● Anweisung 1
Bei wie viel Prozent sah das Institut Allensbach CDU und CSU laut dem Text über die CDU vor dem Parteitag zuletzt?
● Anweisung 2
Setze den Text über den Machtkampf in der CDU nach seinem letzten Satz fort.

Märztage sind Merztage. So hätte man die Situation der CDU in diesem gerade ausklingenden Monat gut zusammenfassen können. Friedrich Merz schwamm die letzten Wochen auf einer Welle des Erfolgs. Die Umfragen sehen die Union stabil bei 30 Prozent oder sogar mehr. Das Meinungsforschungsinstitut Allensbach taxierte CDU und CSU kürzlich sogar bei 34 Prozent. In der Kanzlerfrage liegt der Sauerländer mittlerweile vor Amtsinhaber Olaf Scholz, und selbst von vermeintlichen parteiinternen Widersachern erfährt Merz gerade eine Welle an Lobes- und Solidaritätsbekundungen, die kaum daran zweifeln lassen, daß der 67jährige als nächster Kanzlerkandidat der Union ins Rennen gehen wird. Doch die Harmonie täuscht. 

Hinter den Kulissen tobt im Vorfeld des Anfang Mai in Berlin anstehenden CDU-Bundesparteitags ein weitestgehend geräuschloser Machtkampf um Posten und Positionen, um Vorherrschaft in Partei und Bundestagsfraktion, bis hin zu einem Kampf um die Lufthoheit im Konrad-Adenauer-Haus. Namentlich will sich dazu wie üblich keiner aus der Deckung wagen. Doch intern laufen derzeit „intensive Gespräche“, wie Funktionäre der JUNGEN FREIHEIT berichten. Am vergangenen Wochenende ist nun ein Teil davon öffentlich geworden. Die hessische CDU-Fraktionsvorsitzende Ines Claus hat ihren Verzicht auf eine Kandidatur um einen der fünf CDU-Vizechefposten bekannt gegeben. Dabei galt sie als Wunschkandidatin von Merz. 

Kampf zwischen wirtschafts- und linksliberalen Unionern

Das Problem: Neben den vier bereits besetzten Stellvertreter-Posten will neben Claus auch der bei den Delegierten beliebte Chef des Sozialflügels Karl-Josef Laumann aus Nordrhein-Westfalen kandidieren. Eine Kampfkandidatur aber hätte zur Folge, daß die an der Basis eher unbeliebte Daniel-Günther-Vertraute Karin Prien unter Druck geraten würde. „Das würde bei den Konservativen zwar gut ankommen. Aber der von Merz mühsam hergestellte Parteifrieden wäre kaputt, dann brennt die Luft, und der eingefrorene Konflikt zwischen Merzianern und Merkelianern würde offen ausbrechen“, erklärt ein Funktionär aus dem Merz-Umfeld gegenüber der JF. Genau das aber wolle die Parteiführung „unter allen Umständen vermeiden“. Zu bitter sind die Erinnerungen an den öffentlich ausgetragenen Streit um die Kanzlerkandidatur 2021, der mit zur Wahlniederlage der Union beigetragen habe.

● Material
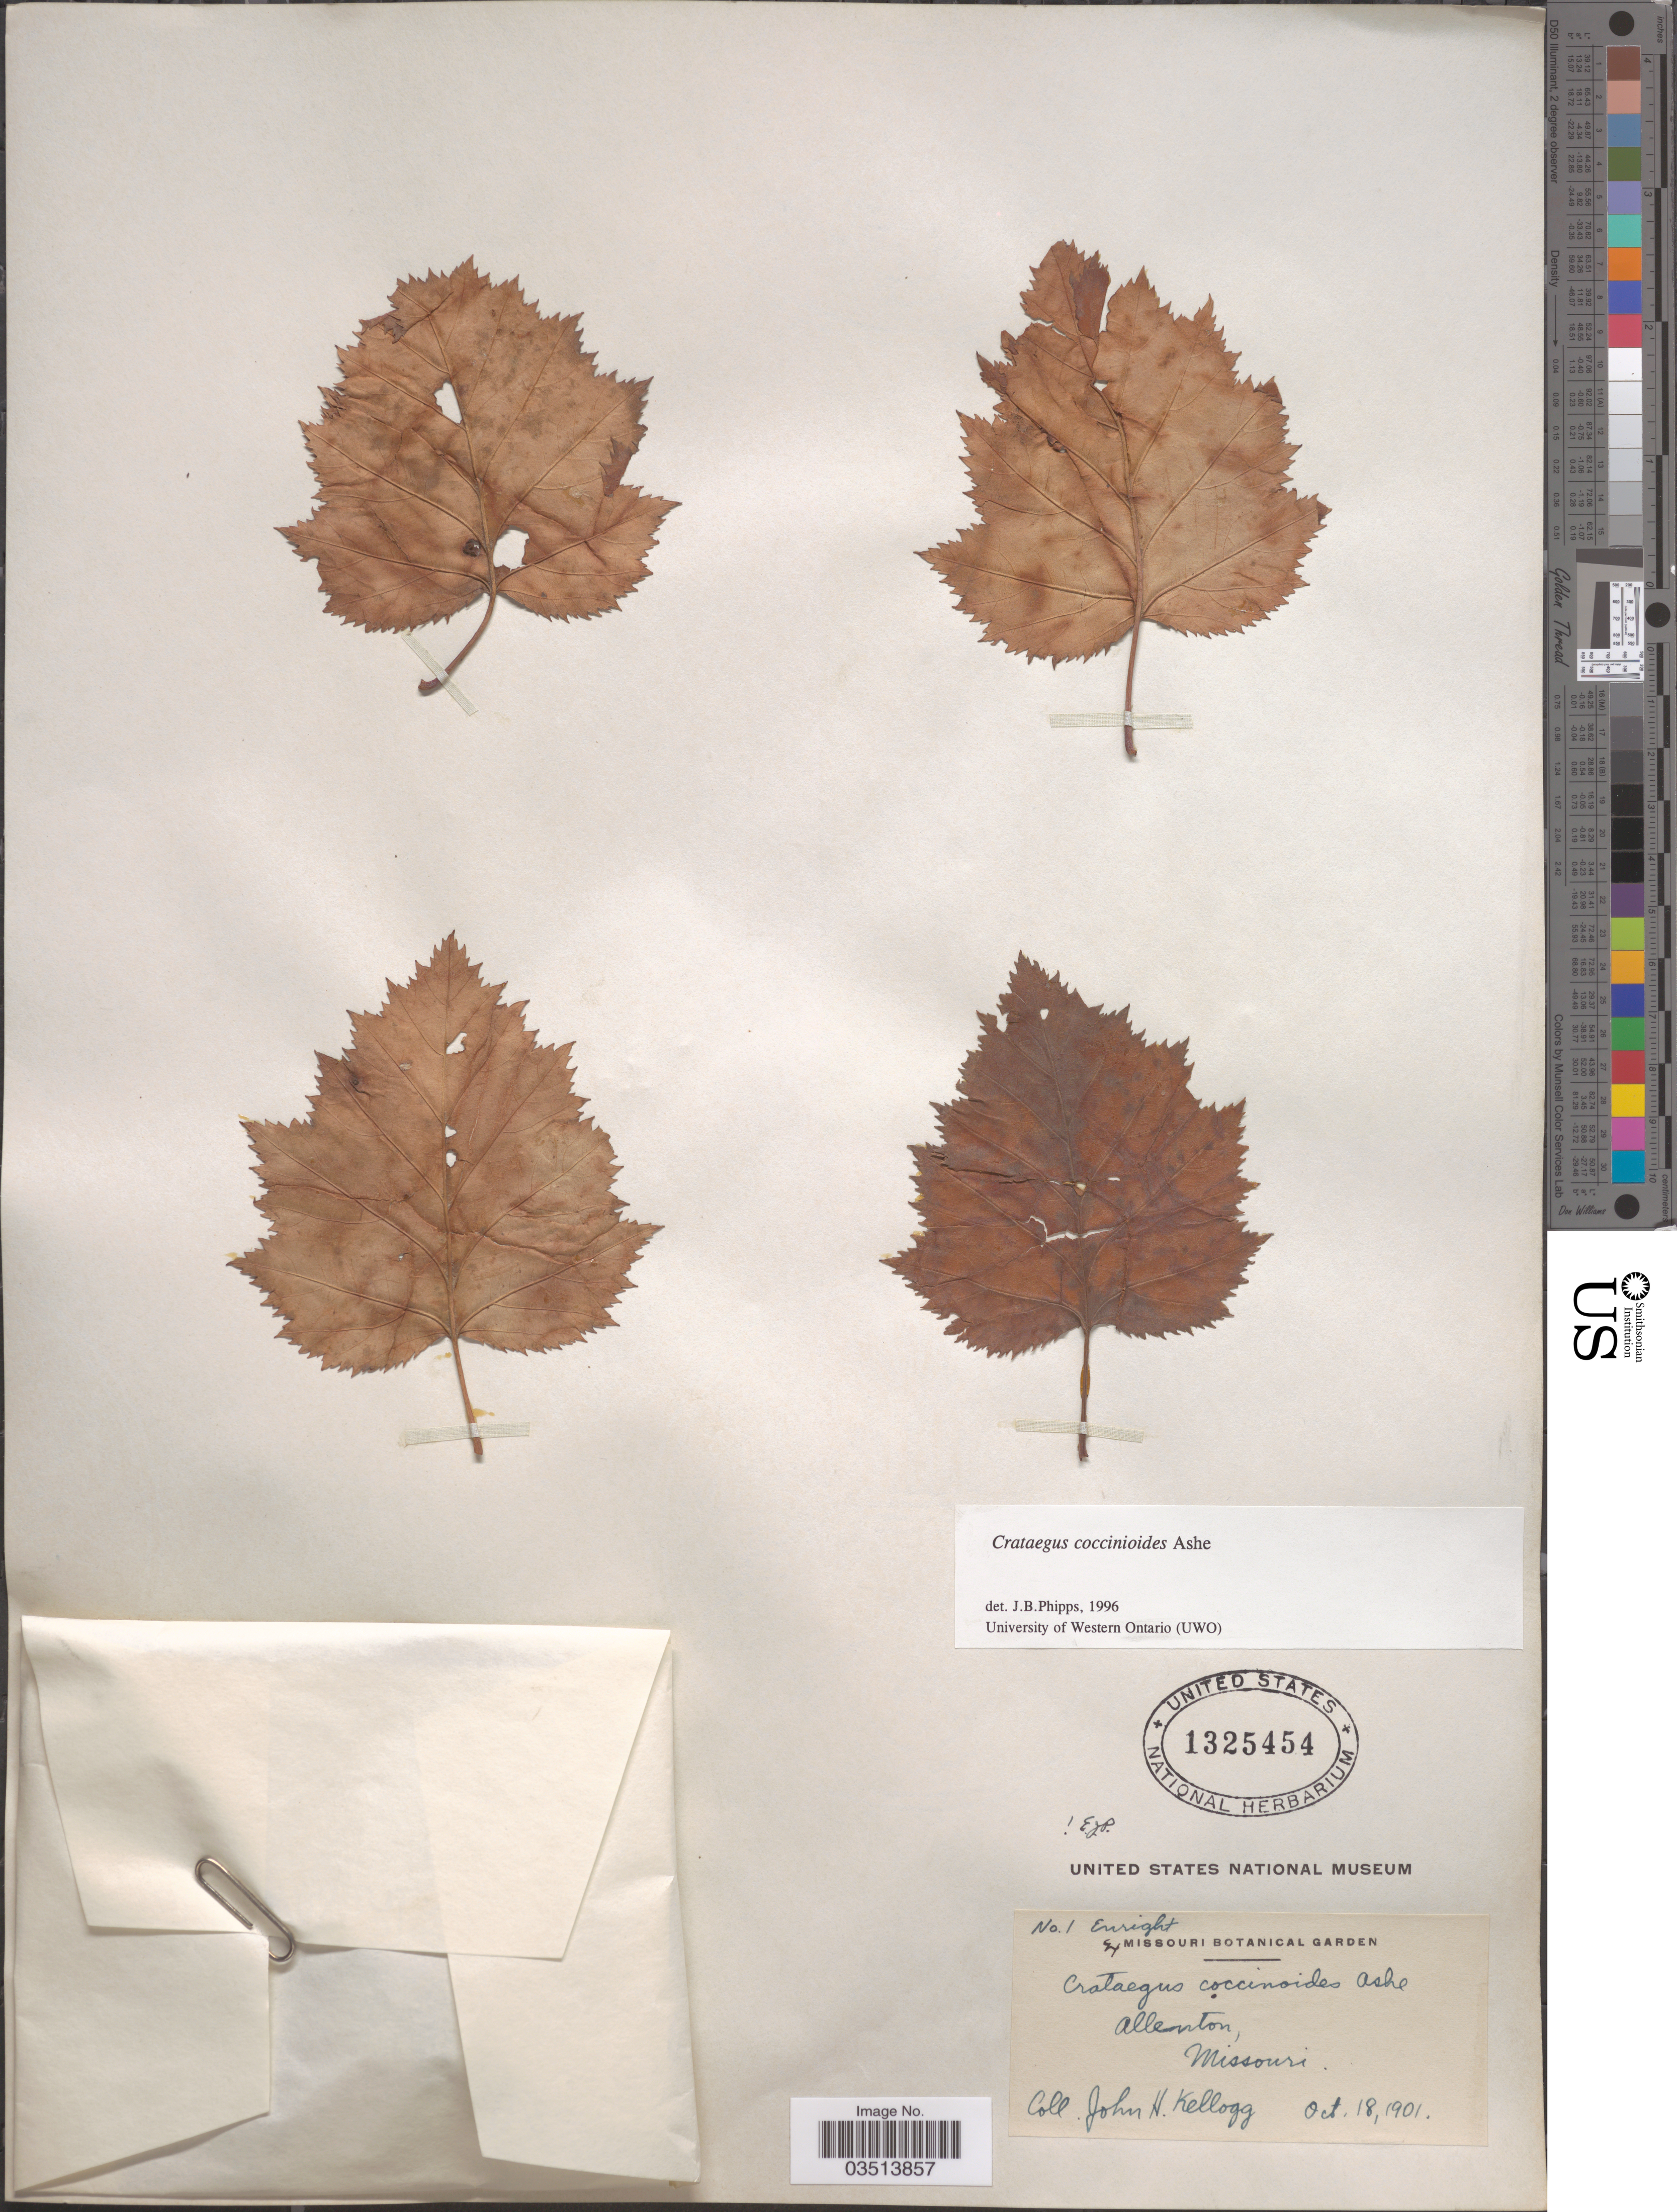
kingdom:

● Schriftliche Antwort 1
Bei 34 Prozent.

● Schriftliche Antwort 2
Der Deal laute: Die Anhänger rund um Hendrik Wüst und Daniel Günther reihen sich loyal hinter Merz ein. Im Gegenzug dürfe Prien bleiben. Nicht zuletzt das sei der Grund, warum die als linkslastig geltende Prien derzeit so viele lobende Worte für ihren Parteichef versprühe. Nach seiner Wahl zum Parteichef hatte es Merz versäumt, sich eine Mehrheit im CDU-Bundesvorstand aufzubauen. In der Absicht, Gräben zuzuschütten und seine Gegner einzubinden, hatte er auch die Wahl Priens sowie der Laschet-Anhängerin Serap Güler mitgetragen. Mit der Wahl des neuen Bundesvorstandes werden die Karten neu gemischt.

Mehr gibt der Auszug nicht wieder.